- Location: Los Angeles, California, U.S.
- Date: July 21, 2018 1:30 p.m. – 6:30 p.m. (UTC-8)
- Target: Trader Joe's supermarket
- Attack type: hostage taking
- Weapons: Firearm
- Deaths: 1 (killed by police)
- Injured: 3 (including the perpetrator)
- Perpetrator: Gene Evin Atkins

= 2018 Los Angeles hostage incident =

Fatality-causing hostage situation at Trader Joe's

On July 21, 2018, a hostage incident occurred at a Trader Joe's store in the Silver Lake neighborhood of Los Angeles. 28-year-old Gene Evin Atkins, armed and fleeing police, crashed into a utility pole and ran into the nearby store. He fired at two pursuing police officers during the pursuit and after the crash; the two officers, Sinlen Tse and Sarah Winans, returned fire in Atkins's direction, hitting and killing a store employee, Melyda Corado, and hitting Atkins in the left arm. After escaping into Trader Joe's, Atkins barricaded himself and the rest of the store's patrons and employees inside the store. By the end of the incident, Atkins was arrested for various criminal felonies.

Atkins's 78-year-old grandmother, Mary Elizabeth Madison, was shot seven times and was reported to be in critical condition. Another female hostage, the perpetrator's girlfriend, was grazed by a bullet.

In 2024, the city of Los Angeles agreed to pay $9.5 million to the family of Melyda Corado.

==Incident==

Video by Los Angeles Police Department depicting portions of the incident

The shootings began on the evening of July 20, when Atkins' cousin spotted Atkins sleeping in his grandmother's home on 32nd Street near Long Beach Avenue with a gun under his pillow. According to a cousin of Atkins, Atkins, who had lived with his grandmother since he was a young child, had been quarreling with his grandmother over his live-in girlfriend. The grandmother did not want her living in the home. Atkins shot his grandmother and his girlfriend around 1:30 pm on July 21, then forced his girlfriend, who was bleeding from the gunshot wound, into his grandmother's car and drove off. Several people reported the incident and LAPD was dispatched.
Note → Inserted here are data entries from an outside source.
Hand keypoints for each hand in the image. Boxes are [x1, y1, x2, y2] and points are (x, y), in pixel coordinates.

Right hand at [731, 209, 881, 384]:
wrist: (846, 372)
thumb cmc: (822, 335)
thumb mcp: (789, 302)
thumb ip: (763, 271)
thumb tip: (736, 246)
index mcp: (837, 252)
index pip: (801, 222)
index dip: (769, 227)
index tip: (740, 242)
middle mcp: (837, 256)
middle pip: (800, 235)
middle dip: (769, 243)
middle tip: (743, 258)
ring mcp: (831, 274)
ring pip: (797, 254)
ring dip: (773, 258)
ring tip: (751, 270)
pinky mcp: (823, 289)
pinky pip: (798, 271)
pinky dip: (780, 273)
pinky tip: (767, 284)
A police helicopter traced his car to the Hollywood area and responding officers gave chase for nearly fifteen minutes. According to the district attorney's memorandum, Atkins fired three shots during the pursuit, before crashing his grandmother's Toyota into a power pole in Silver Lake in front of the Trader Joe's supermarket on Hyperion Avenue at 3:30 pm.

Atkins emerged from his crashed car and fired three additional shots at the police who were pursuing him before running into the store. Two officers fired eight total shots (Tse five, Winans three) in Atkins direction, hitting and killing store employee Melyda Corado, according to LAPD police chief Michel Moore and the DA's memorandum. There were between 40 and 50 people inside the grocery store at the time.

Atkins held hostages inside the store for about three hours as police officers in tactical gear standing outside the store used mirrors to watch as hostage negotiators persuaded Atkins to release the hostages and surrender. Around 6:30 pm, he agreed to handcuff himself, and was led from the building accompanied by four hostages to ensure that he would not be shot. He was then taken into custody.

==Suspect==
The suspect was identified as Gene Evin Atkins, a 28-year-old African-American male. He had lived with his grandmother since he was seven years old. According to his cousin, Atkins had recently lost his job and two cars. Atkins had previously slashed the tires on his grandmother's car and broke the windows in the house. The cousin described him as having a history of mental health problems and as a quiet man who was despondent about his future. She quoted him as having said, "The next thing I do, I'm going to die doing it or I'm going to jail."

He opened fire on the police, but no officers were reported injured. The gunman was arrested, charged with murder, and was initially held on $2 million bail.

==Legal proceedings==
Atkins was charged in August 2018 with 51 crimes, including murder, two counts of attempted murder, four counts of attempted murder of a police officer, and several counts of false imprisonment of hostages. Bail was increased from $18.7 million to $23 million.

==Aftermath==
The police officers have received criticism for inadvertently killing Corado with gunfire despite warnings from one officer who said to his partner, "Do not, do not shoot. We are going to keep our distance." Jill Leovy, a former police reporter for the Los Angeles Times, criticized the LAPD, saying, "This is about training and tactics and how to minimize injury in a fast-moving situation." She added, "It's about knowing that you have a clear shot, knowing what's in the background and periphery of the shot."

In December 2020, the LA County District Attorney's Office announced that it had determined the two officers were justified in using deadly force and would not face charges.

Melyda Corado's brother, Albert Corado, became a police abolition activist and ran unsuccessfully for Los Angeles City Council against incumbent Mitch O'Farrell.